= Susannah Burrows =

American atmospheric scientist

Susannah M. Burrows is an American atmospheric scientist and aerobiologist at the Pacific Northwest National Laboratory whose research focuses on airborne bacteria and other biological particles in the atmosphere, and their role in ice nucleation.

==Education and career==
Burrows credits her interest in science to an elementary school teacher in State College, Pennsylvania, and a high school teacher in earth sciences who led her on a summer fieldwork expedition and from there to a poster presentation to the American Meteorological Society. She studied both physics and German at Oberlin College, where she graduated in 2005. For an honors project in physics, she traveled to the South Pole to measure carbon monoxide in the mesosphere. She continued her studies in meteorology in Germany at the University of Mainz, where she received a diploma (the equivalent of a master's degree) in 2008 and completed a doctorate (Dr. rer. nat.), summa cum laude, in 2011.

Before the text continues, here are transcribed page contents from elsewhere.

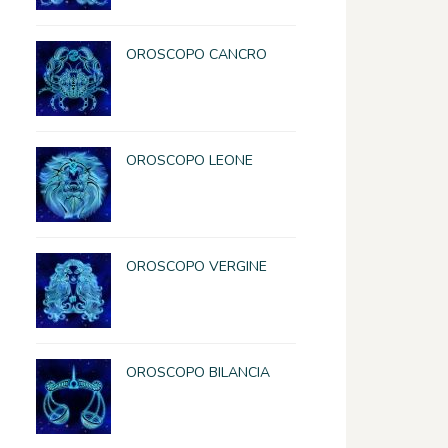
OROSCOPO CANCRO
OROSCOPO LEONE
OROSCOPO VERGINE
OROSCOPO BILANCIA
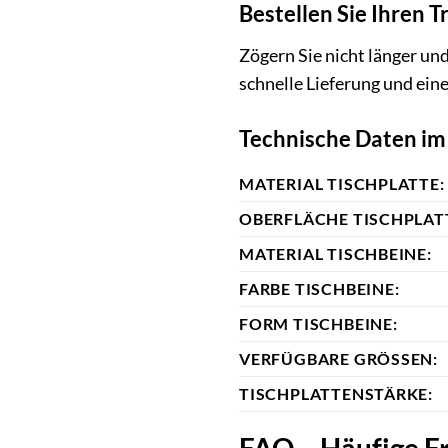
Bestellen Sie Ihren 
Zögern Sie nicht länger un
schnelle Lieferung und ein
Technische Daten im
MATERIAL TISCHPLATTE:
OBERFLÄCHE TISCHPLAT
MATERIAL TISCHBEINE:
FARBE TISCHBEINE:
FORM TISCHBEINE:
VERFÜGBARE GRÖSSEN:
TISCHPLATTENSTÄRKE:
FAQ – Häufige F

She joined the Pacific Northwest National Laboratory as a postdoctoral researcher in 2012, and has remained there as a permanent staff researcher.

==Recognition==
Burrows was a 2018 recipient of the Pacific Northwest National Laboratory's Ronald L. Brodzinski Early Career Exceptional Achievement Award, "recognized for her leadership in advancing understanding connections between biological systems on land and ocean and their chemistry, and physical climate processes in the atmosphere". She was a 2025 recipient of the Presidential Early Career Award for Scientists and Engineers, honored "for intellectual leadership in the basic science underpinning process interactions and modeling of cloud condensation and ice nuclei, implementing new discoveries into Earth system prediction capabilities, and dedication to communication and integration within the broader research community".